Education institutions are also increasingly focused on students’ Social Emotional Learning (SEL), the “soft skills” that lead to success in the real world, such as empathy, collaboration, problem-solving, decision-making, critical thinking, and creativity. Many school districts are establishing standards and instituting requirements for proficiency in these skill areas. Universities, too, are adding programming to cultivate these competencies, and there is a belief across the education sector that the smart application of design and technology can help to augment and scale programming in these areas.

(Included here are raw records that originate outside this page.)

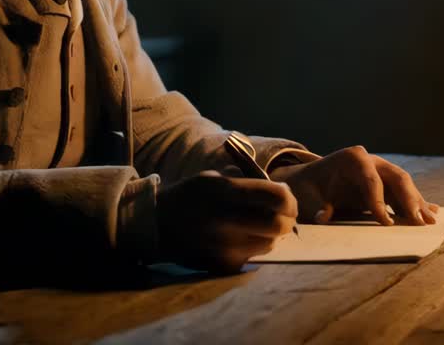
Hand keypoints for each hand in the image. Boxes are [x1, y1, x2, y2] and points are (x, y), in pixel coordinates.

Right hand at [156, 170, 297, 271]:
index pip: (274, 196)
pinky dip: (255, 248)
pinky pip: (253, 257)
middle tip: (284, 217)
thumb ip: (247, 185)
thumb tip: (282, 193)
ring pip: (270, 244)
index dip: (288, 199)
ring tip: (260, 228)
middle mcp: (223, 220)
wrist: (154, 225)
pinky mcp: (221, 265)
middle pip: (277, 224)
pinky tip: (243, 240)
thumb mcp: (212, 178)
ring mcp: (222, 247)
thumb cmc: (188, 196)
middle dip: (287, 220)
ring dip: (272, 236)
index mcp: (222, 191)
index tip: (288, 200)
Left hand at [270, 146, 438, 225]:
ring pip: (405, 185)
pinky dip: (417, 203)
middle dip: (409, 199)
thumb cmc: (309, 186)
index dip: (379, 200)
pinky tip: (433, 212)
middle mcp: (371, 161)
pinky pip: (405, 192)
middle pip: (396, 177)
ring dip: (418, 203)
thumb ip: (317, 205)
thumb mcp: (308, 194)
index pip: (370, 179)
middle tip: (418, 221)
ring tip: (430, 222)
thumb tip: (323, 216)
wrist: (310, 179)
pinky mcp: (386, 183)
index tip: (385, 222)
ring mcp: (381, 170)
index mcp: (352, 158)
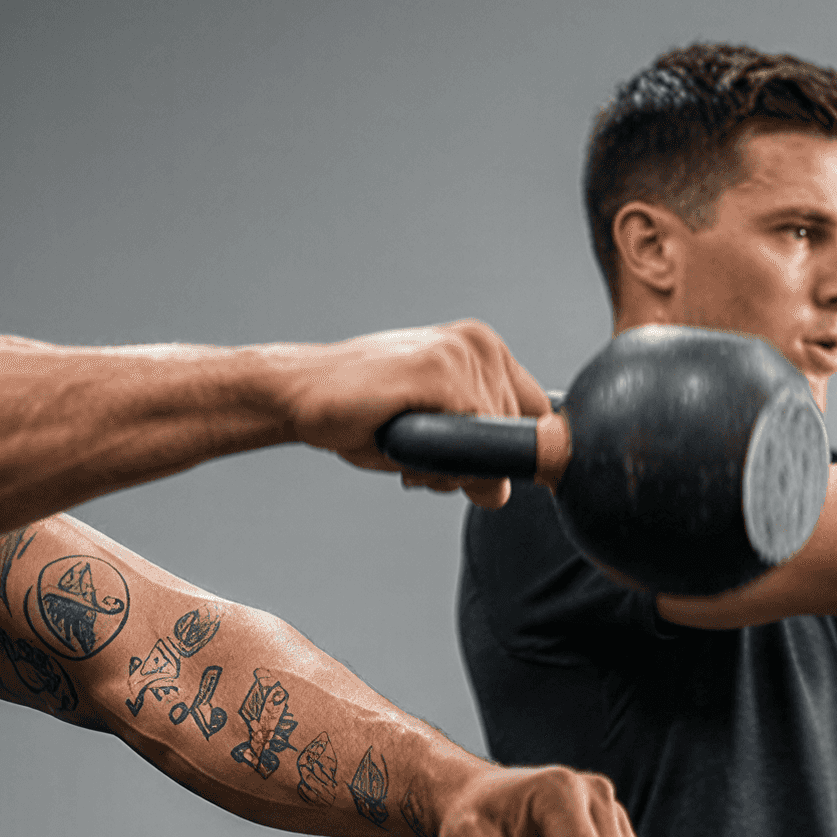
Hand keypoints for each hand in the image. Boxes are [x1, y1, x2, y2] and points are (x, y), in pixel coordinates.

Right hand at [274, 320, 556, 507]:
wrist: (301, 395)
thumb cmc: (362, 414)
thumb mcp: (431, 442)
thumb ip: (472, 461)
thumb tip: (502, 493)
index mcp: (484, 350)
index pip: (535, 415)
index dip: (511, 453)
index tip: (474, 467)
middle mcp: (480, 343)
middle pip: (518, 436)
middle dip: (473, 465)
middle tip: (420, 458)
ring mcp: (461, 352)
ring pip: (493, 442)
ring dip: (449, 466)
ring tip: (406, 446)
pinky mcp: (439, 370)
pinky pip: (469, 437)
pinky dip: (438, 458)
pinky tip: (402, 440)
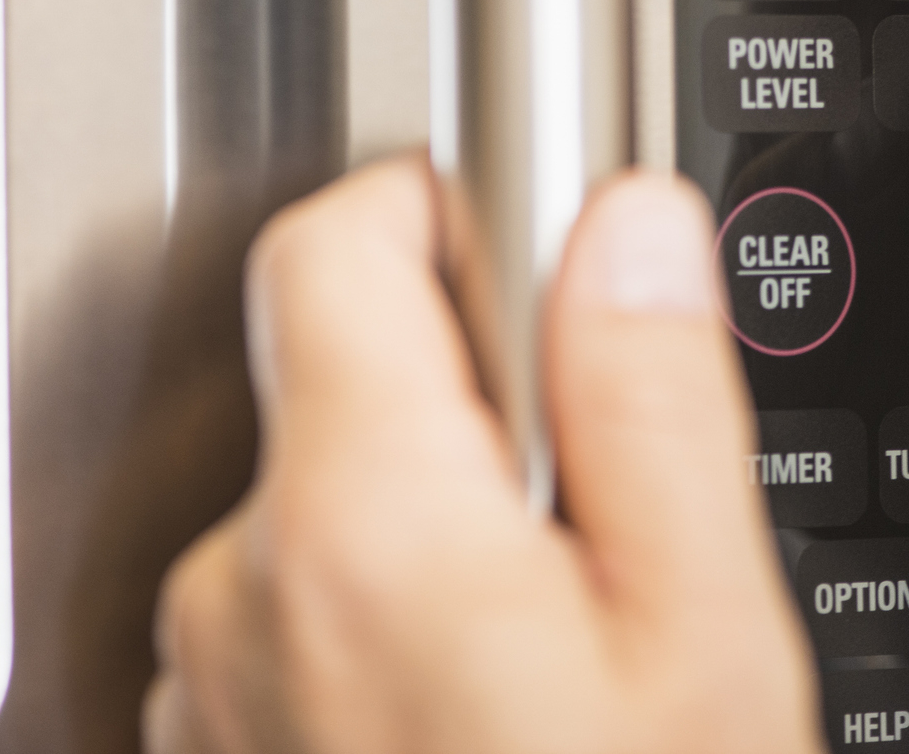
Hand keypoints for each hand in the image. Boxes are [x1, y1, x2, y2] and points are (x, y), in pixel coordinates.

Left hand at [145, 157, 822, 753]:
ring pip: (324, 509)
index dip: (447, 208)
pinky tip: (473, 715)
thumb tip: (628, 226)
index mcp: (359, 527)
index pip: (337, 241)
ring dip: (428, 533)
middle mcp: (240, 592)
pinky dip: (374, 630)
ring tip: (543, 654)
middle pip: (343, 380)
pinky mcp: (211, 746)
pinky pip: (290, 619)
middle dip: (473, 408)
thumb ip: (652, 403)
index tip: (533, 249)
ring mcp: (210, 681)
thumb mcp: (698, 640)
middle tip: (592, 518)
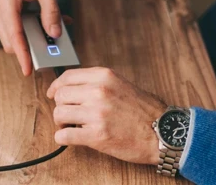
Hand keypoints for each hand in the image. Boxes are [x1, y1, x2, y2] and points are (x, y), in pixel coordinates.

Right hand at [0, 0, 60, 75]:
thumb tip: (54, 33)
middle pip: (10, 40)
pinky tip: (47, 22)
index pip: (13, 35)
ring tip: (54, 30)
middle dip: (29, 47)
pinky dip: (29, 28)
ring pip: (13, 35)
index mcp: (6, 1)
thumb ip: (50, 12)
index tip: (28, 70)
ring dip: (31, 37)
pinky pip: (15, 26)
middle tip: (52, 49)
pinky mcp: (3, 8)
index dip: (22, 55)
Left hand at [47, 67, 167, 164]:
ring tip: (71, 126)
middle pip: (60, 95)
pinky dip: (63, 138)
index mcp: (104, 77)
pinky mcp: (96, 135)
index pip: (67, 77)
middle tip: (67, 114)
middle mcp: (98, 92)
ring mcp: (96, 113)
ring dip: (61, 122)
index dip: (56, 86)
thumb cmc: (145, 111)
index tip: (53, 93)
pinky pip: (64, 136)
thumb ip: (99, 83)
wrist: (162, 132)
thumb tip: (74, 86)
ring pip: (59, 114)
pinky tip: (70, 138)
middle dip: (61, 106)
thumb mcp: (122, 84)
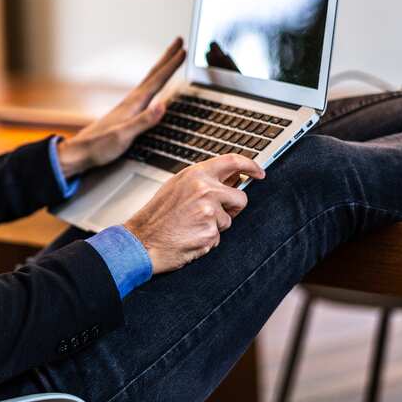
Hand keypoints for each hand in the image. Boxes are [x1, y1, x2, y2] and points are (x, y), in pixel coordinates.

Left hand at [56, 38, 186, 178]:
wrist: (79, 153)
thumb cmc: (99, 146)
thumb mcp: (123, 136)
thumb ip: (143, 122)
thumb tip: (162, 106)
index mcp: (133, 104)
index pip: (157, 80)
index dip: (172, 66)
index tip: (184, 51)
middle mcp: (131, 101)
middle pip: (153, 74)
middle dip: (168, 58)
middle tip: (179, 41)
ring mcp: (128, 106)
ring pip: (149, 81)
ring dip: (161, 68)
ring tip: (170, 59)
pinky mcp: (125, 114)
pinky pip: (145, 92)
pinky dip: (153, 83)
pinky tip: (153, 87)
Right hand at [123, 155, 265, 274]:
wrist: (142, 240)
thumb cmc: (158, 215)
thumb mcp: (178, 186)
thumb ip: (204, 179)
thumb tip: (232, 177)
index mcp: (196, 174)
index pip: (233, 161)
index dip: (251, 166)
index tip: (259, 173)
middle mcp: (205, 189)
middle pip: (240, 197)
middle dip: (233, 208)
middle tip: (214, 213)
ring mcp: (209, 211)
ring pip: (229, 220)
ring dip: (216, 225)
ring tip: (191, 225)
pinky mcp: (210, 232)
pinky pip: (219, 236)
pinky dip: (207, 239)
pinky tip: (190, 236)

In both K-12 and Higher Ed, the proliferation of specialized content and service providers poses a threat to big publishers, who are being forced to innovate in order to compete. At Cantina, Baron hopes to inspire and nurture this innovation in large organizations, while also working with emerging companies to take their innovative products and experiences to the next level.

Cantina was founded in 2007, and learning and creativity are a core part of its DNA. By bringing Amy Baron on board, Cantina is poised to differentiate itself in Education & EdTech by adding subject matter expertise to its already world-class design, software engineering, and innovation capabilities.